(THE DATA)

##########

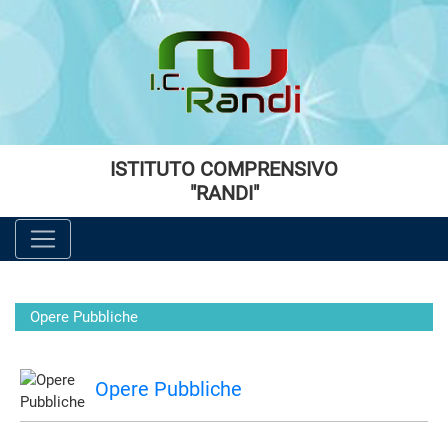
Vai al menù principale
Vai al menù secondario
Vai ai contenuti
Vai a fondo pagina
ISTITUTO COMPRENSIVO
"RANDI"
Opere Pubbliche
Opere Pubbliche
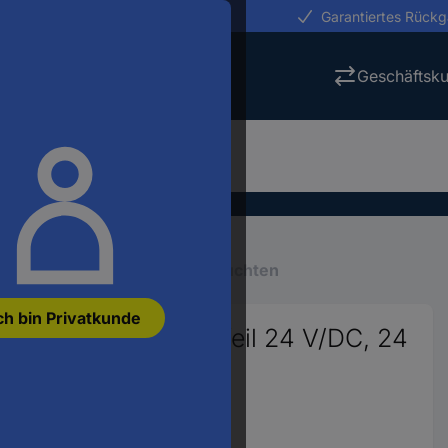
erungen in 24h
Garantiertes Rück
Geschäftsk
Ds & Zubehör
LED-Signalleuchten
ch bin Privatkunde
gnalleuchte Blau Pfeil 24 V/DC, 24
96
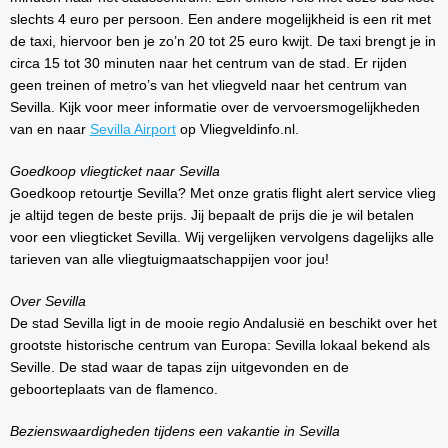
slechts 4 euro per persoon. Een andere mogelijkheid is een rit met
de taxi, hiervoor ben je zo’n 20 tot 25 euro kwijt. De taxi brengt je in
circa 15 tot 30 minuten naar het centrum van de stad. Er rijden
geen treinen of metro’s van het vliegveld naar het centrum van
Sevilla. Kijk voor meer informatie over de vervoersmogelijkheden
van en naar
Sevilla Airport
op Vliegveldinfo.nl.
Goedkoop vliegticket naar Sevilla
Goedkoop retourtje Sevilla? Met onze gratis flight alert service vlieg
je altijd tegen de beste prijs. Jij bepaalt de prijs die je wil betalen
voor een vliegticket Sevilla. Wij vergelijken vervolgens dagelijks alle
tarieven van alle vliegtuigmaatschappijen voor jou!
Over Sevilla
De stad Sevilla ligt in de mooie regio Andalusië en beschikt over het
grootste historische centrum van Europa: Sevilla lokaal bekend als
Seville. De stad waar de tapas zijn uitgevonden en de
geboorteplaats van de flamenco.
Bezienswaardigheden tijdens een vakantie in Sevilla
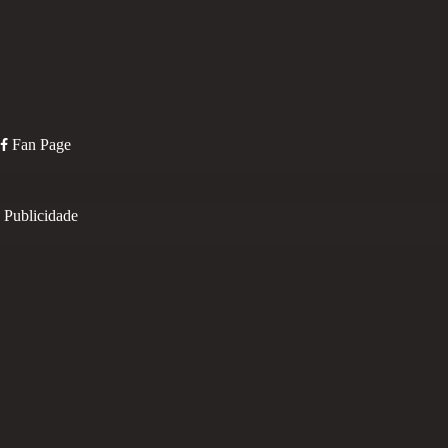
Fan Page
Publicidade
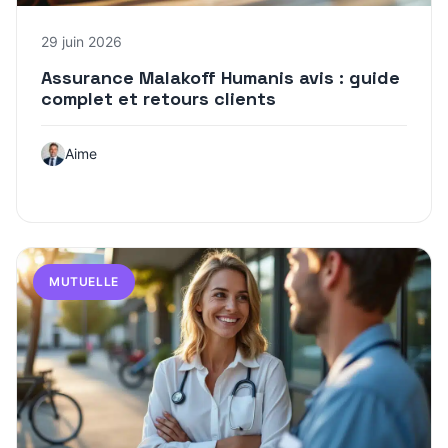
29 juin 2026
Assurance Malakoff Humanis avis : guide
complet et retours clients
Aime
MUTUELLE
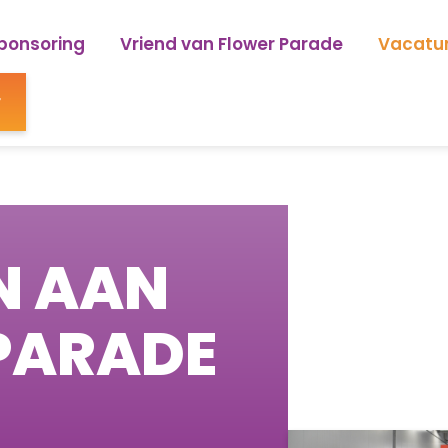
ponsoring
Vriend van Flower Parade
Vacatu
r
N AAN
PARADE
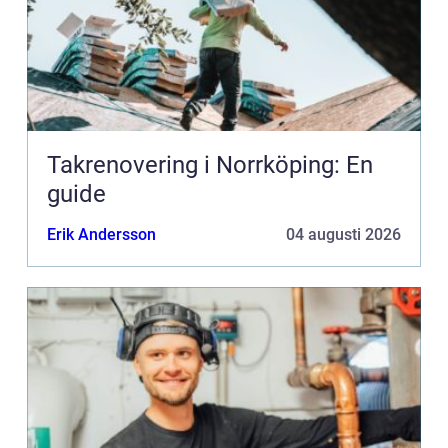
Takrenovering i Norrköping: En
guide
Erik Andersson
04 augusti 2026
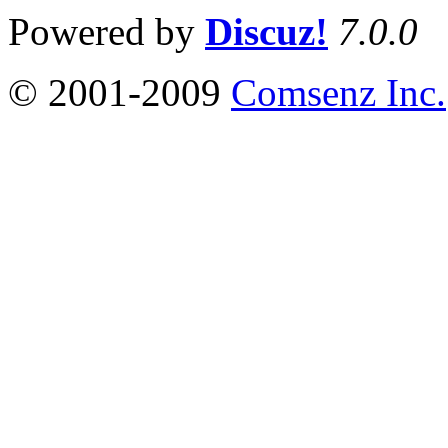
Powered by
Discuz!
7.0.0
© 2001-2009
Comsenz Inc.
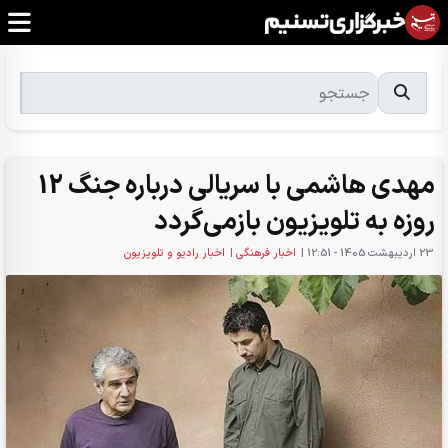
مهدی هاشمی با سریالی درباره جنگ 12
روزه به تلویزیون بازمی‌گردد
23 ارديبهشت 1405 - 12:51
|
اخبار فرهنگی
|
اخبار رادیو و تلویزیون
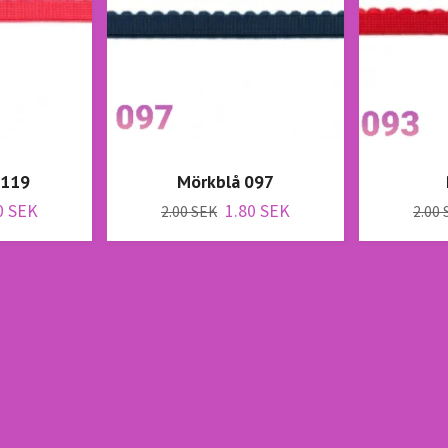
 119
Mörkblå 097
0 SEK
1.80 SEK
2.00 SEK
2.00 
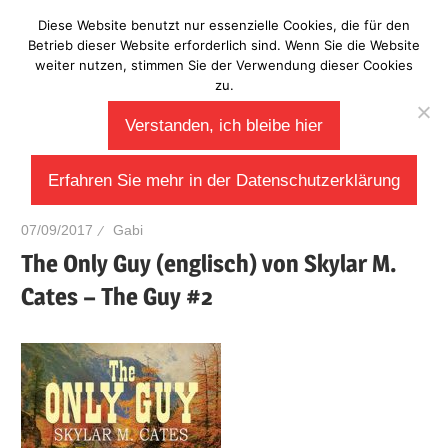
Zum
Diese Website benutzt nur essenzielle Cookies, die für den
Laberladen
Inhalt
Betrieb dieser Website erforderlich sind. Wenn Sie die Website
weiter nutzen, stimmen Sie der Verwendung dieser Cookies
springen
zu.
Verstanden, ich bleibe hier
Erfahren Sie mehr in der Datenschutzerklärung
07/09/2017
Gabi
The Only Guy (englisch) von Skylar M.
Cates – The Guy #2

##########

(TO-DO ITEM) Go through the records and show every line with the string "vliegticket" in it.

(TASK SOLUTION)
Goedkoop vliegticket naar Sevilla
voor een vliegticket Sevilla. Wij vergelijken vervolgens dagelijks alle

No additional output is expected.